Alors que les tendances Y2K font leur come-back, des voix s’élèvent dans les médias et sur les réseaux pour critiquer l’oubli de la révolution body-positiviste quand il s’agit de la taille basse.

Dans le monde de la fashion, des modèles comme Jill Kortleve ou Paloma Elsesser deviennent des icônes sexy s’inspirant des années 2000 et affichent leur ventre curvy sur Instagram et les podiums. Côté marques, Ester Manas, Miaou ou Maryam Nassir Zadeh font partie des griffes qui montrent l’exemple. Des silhouettes qui me font penser aux shapes rembourrées de Rei Kawakubo dans sa collection de 1997.

“Alors que, tout au long des années 1980, le rembourrage produisait un corps féminin fort et masculinisé, dans sa collection de 1997, le rembourrage de Kawakubo (des coussins en duvet de plume, pour être précis) crée un corps vulnérable et aux formes étranges, avec des régions saillantes sur le dos, les hanches et le ventre”, analysait Francesca Granata, professeure à la Parsons School of Design dans « Experimental Fashion Performance Art Carnival and the Grotesque Body ».

Une forme exagérée du ventre rond créée en opposition aux corps musclés à la Mugler dans les 80’s – et une critique évidente des conventions occidentales par la créatrice japonaise. Un regard doux et aimant sur le corps féminin et ses courbes qui sont la vraie norme – et pas celle que les diktats beauté tentent de nous imposer.

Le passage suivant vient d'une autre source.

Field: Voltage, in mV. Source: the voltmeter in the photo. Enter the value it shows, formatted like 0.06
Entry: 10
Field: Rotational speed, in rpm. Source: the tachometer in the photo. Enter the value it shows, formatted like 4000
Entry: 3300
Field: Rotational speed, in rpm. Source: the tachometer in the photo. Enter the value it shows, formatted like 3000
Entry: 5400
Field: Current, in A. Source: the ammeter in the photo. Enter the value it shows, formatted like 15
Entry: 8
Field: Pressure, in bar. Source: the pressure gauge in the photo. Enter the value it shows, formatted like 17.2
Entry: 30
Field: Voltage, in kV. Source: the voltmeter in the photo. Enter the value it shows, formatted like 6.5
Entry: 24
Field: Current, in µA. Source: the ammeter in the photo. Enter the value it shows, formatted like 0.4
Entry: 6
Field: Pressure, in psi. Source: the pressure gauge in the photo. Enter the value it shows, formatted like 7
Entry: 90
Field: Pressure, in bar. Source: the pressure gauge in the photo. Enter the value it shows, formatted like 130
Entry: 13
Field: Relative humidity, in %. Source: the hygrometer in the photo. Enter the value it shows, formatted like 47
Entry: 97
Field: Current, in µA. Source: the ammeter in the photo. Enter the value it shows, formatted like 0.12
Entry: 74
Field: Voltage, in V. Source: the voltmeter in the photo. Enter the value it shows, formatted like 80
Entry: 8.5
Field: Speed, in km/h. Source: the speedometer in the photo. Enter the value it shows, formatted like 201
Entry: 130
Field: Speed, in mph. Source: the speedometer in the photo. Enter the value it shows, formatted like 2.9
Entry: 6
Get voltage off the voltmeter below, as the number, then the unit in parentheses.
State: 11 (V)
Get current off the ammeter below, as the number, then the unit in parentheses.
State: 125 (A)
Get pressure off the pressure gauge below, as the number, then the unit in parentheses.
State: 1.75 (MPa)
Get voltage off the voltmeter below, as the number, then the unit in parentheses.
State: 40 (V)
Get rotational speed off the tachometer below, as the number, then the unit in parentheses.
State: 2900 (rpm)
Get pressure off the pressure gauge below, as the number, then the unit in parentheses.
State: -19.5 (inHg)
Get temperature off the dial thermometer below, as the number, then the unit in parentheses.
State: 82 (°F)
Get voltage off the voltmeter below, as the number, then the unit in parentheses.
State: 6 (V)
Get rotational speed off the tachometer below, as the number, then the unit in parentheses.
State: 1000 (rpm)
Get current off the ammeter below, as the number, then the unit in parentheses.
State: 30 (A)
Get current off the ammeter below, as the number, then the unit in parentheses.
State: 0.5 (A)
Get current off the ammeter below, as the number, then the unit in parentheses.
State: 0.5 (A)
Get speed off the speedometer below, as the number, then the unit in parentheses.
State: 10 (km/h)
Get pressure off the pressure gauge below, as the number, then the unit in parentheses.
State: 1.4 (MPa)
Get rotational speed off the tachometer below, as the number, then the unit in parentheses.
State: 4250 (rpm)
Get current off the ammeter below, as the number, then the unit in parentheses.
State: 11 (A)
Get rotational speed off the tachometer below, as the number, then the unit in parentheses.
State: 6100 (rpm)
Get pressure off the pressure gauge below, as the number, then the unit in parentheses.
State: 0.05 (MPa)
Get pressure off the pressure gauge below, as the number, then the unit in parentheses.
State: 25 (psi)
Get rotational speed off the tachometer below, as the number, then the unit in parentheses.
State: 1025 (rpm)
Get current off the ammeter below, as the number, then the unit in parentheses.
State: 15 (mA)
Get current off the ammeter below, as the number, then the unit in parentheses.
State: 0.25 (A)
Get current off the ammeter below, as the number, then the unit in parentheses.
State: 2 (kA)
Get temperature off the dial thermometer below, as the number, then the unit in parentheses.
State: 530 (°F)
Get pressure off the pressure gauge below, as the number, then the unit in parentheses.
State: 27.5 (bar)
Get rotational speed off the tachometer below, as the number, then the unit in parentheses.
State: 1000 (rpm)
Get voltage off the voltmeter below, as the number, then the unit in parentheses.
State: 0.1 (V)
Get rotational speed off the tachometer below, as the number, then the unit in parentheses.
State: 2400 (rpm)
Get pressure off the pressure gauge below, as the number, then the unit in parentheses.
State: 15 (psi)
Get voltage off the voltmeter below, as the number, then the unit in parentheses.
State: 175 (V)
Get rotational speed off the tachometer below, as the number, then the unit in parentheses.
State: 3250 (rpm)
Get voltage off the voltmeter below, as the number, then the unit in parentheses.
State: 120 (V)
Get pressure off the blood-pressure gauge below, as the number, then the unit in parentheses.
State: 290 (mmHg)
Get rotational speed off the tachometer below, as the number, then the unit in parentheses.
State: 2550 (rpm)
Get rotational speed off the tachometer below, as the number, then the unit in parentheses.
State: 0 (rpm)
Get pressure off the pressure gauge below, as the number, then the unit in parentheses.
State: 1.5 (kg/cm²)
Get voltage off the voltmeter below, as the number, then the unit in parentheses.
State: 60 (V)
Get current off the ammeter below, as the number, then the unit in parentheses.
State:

Aujourd’hui, je continue de tuck my tummy pour ne pas révéler mon bas-ventre, je descends mon t-shirt dès que je me courbe afin de ne pas faire apparaître mes bourrelets… Mais le retour du low-rise sur mes nouvelles icônes mode et beauté aux corps allant au-delà du S m’ont considérablement aidée à ressortir ma micro-skirt Diesel ou mon Levi’s au ras des fesses que je n’osais porter de peur d’en dévoiler un peu trop sur mon body pas vraiment fit. Le chemin sera long avant d’afficher avec fierté cette partie de mon corps pourtant qualifiée de deuxième cerveau mais en attendant, je n’oublie pas de le remercier d’avoir été étouffé pendant toutes ces années.